Can COMODO Firewall stop Windows 10 from connecting to the Internet


there is a lot of talk on the internet about microsoft manipulating the “‘dnsapi.dll’” and other stuff so software firewalls are unable to stop win10 from calling home.

many win10 hater claim that microsoft windows 10 can not be blocked with a software firewall.
they say the only way to block it from calling home is a hardware firewall.
because windows 10 has ways to circumvent any software firewall.

now to me this sounds like bollocks.
for one… if microsoft would do that they would create a hole for other software, right?

but can someone from comodo shine some light on this “issue”.

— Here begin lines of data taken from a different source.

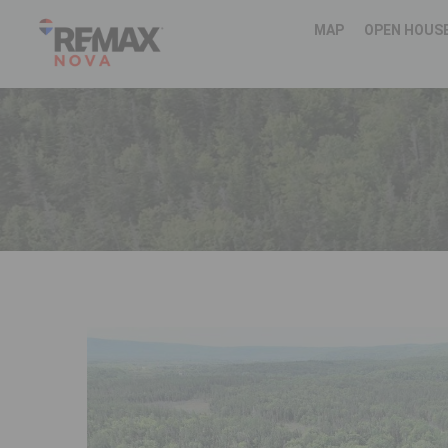
MAP
OPEN HOUS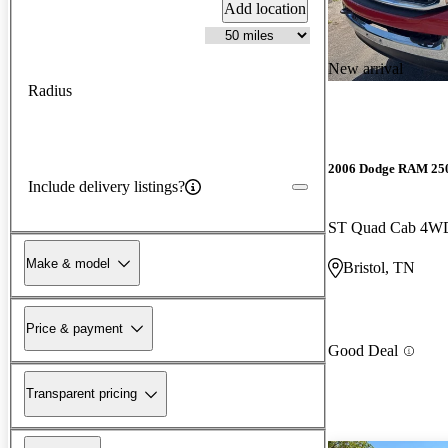
Add location
New arrival
Radius
2006 Dodge RAM 25
Include delivery listings?
ST Quad Cab 4W
Make & model
Bristol, TN
Price & payment
Good Deal
Transparent pricing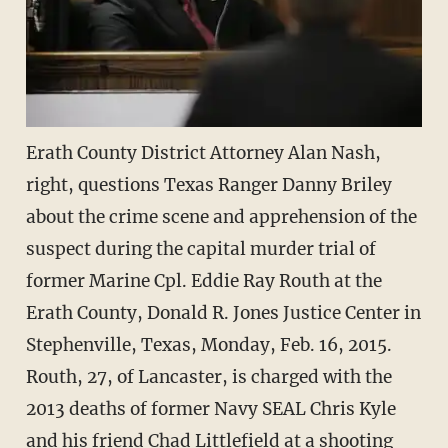
Erath County District Attorney Alan Nash,
right, questions Texas Ranger Danny Briley
about the crime scene and apprehension of the
suspect during the capital murder trial of
former Marine Cpl. Eddie Ray Routh at the
Erath County, Donald R. Jones Justice Center in
Stephenville, Texas, Monday, Feb. 16, 2015.
Routh, 27, of Lancaster, is charged with the
2013 deaths of former Navy SEAL Chris Kyle
and his friend Chad Littlefield at a shooting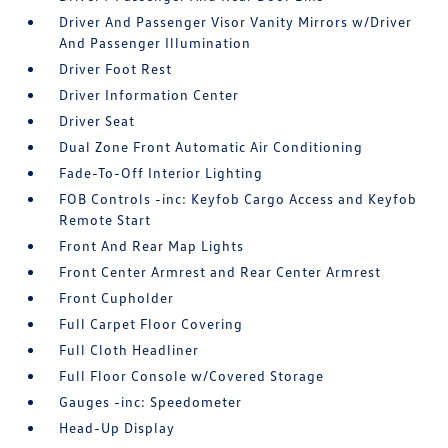
Driver And Passenger Visor Vanity Mirrors w/Driver
And Passenger Illumination
Driver Foot Rest
Driver Information Center
Driver Seat
Dual Zone Front Automatic Air Conditioning
Fade-To-Off Interior Lighting
FOB Controls -inc: Keyfob Cargo Access and Keyfob
Remote Start
Front And Rear Map Lights
Front Center Armrest and Rear Center Armrest
Front Cupholder
Full Carpet Floor Covering
Full Cloth Headliner
Full Floor Console w/Covered Storage
Gauges -inc: Speedometer
Head-Up Display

can someone who knows what he is talking about (best a comodo coder) explain why this is true or why it is not true.

thanks in advance!!!

Yeah…no unless the software firewall is badly coded or somehow doesn’t use a kernel-mode filter driver then the firewall can control all network access even the OS its self. Take CFW for example, you can create a block rule for “Windows Operating System” under application rules and any attempt from kernel-mode to make outbound connection requests will be blocked. You if really want to lock down Windows 10 you could set the firewall to custom-ruleset and remove all default application rules, and set the alert frequency to high. You could also create a specific rule for svchost to only allow out DNS, DHCP, & NETBIOS and specifically only allow DNS requests to a specific DNS server IP address.

yeah that is what i think too.

but these guys argue that mircosoft uses some tricks to tunnel the telemetry data and the firewall will not notice these outgoing requests.

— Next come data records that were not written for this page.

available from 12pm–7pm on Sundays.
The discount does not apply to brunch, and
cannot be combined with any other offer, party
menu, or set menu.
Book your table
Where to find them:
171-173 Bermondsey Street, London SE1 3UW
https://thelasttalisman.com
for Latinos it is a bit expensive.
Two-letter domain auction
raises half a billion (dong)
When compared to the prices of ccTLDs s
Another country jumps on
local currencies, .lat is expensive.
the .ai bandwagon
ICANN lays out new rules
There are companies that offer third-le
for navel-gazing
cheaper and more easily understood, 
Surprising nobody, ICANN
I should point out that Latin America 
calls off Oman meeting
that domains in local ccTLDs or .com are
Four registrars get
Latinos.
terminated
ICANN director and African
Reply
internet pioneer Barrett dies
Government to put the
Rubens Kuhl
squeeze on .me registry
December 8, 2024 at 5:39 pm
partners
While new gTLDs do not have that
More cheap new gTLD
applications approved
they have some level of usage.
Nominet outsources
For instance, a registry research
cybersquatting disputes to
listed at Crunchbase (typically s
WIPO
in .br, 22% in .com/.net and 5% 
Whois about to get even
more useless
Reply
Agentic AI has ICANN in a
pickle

i as i said i think it´s just bollocks but you read it again and again when the topic comes to win10 telemtry data.

Yeah its all speculation without any proof or evidence and these claims are made by people who really don’t know that they are talking about and haven’t bother to fully test their accusations. Its all empty assumptions and if you took a few seconds to fire up wireshark you would see what’s really going on. I also bet that most of the time the “telemetry” data that people claim to see leaking is really something else entirely for example checking the revocation status of a digital signature of an executable or the discovery of other devices on the local network.

Yes, FT, these tests you suggest were done and in the Windows 10 news months ago to refute one such claim. You are absolutely correct in your post.

Yes, FT, these tests you suggest were done and in the Windows 10 news months ago to refute one such claim. You are absolutely correct in your post.

you have links?
that would really interest me!!

From Windows 10 new stories from several months ago? You gotta be joking.
There are over 198 Million news stories archived on the internet. You wish to go through each one?

no that what bookmarks are for… you know. :wink:

i bookmark stuff that is interesting… so i thought you may(!) have bookmarked it.

I read Windows 10 news stories every day. Lots of interesting articles. bookmarks would be crazy if I bookmarked all the stories I’ve read

So it is impossible to create a network connection and have a shadow connection from the windows os that cannot be seen by the firewall?

I’m not sure what you mean by a shadow connection but yes all network communication will be see by the firewall due to it being in kernel mode. For example, even if you were to use an application that makes use of a 3rd party NDIS protocol stack (WinPcap) that bypasses the standard TCP/IP networking stack, CFW will still block the outgoing connection if you have a rule to block it as long as the application rule is applied towards “Windows Operating System”.

I mean a connection that is even below the kernel mode and actively hidden by the developers of microsoft.

But i guess you are right and there is nothing like this.

I just tested my connection with an logging router and compared the entrys my router sees and my firewall sees so no hidden connections i guess.

Well i think i found what i meant it is Called Intel Management engine.

The engine is a piece of hardware that runs all the time and executes code independently of windows.
It has network and complete memory access. The code is obfuscated in a way it cannot be read (having an extra table in the chips to read it). In short it is a build in rootkit.

Has anyone ever thought about protecting the os from this?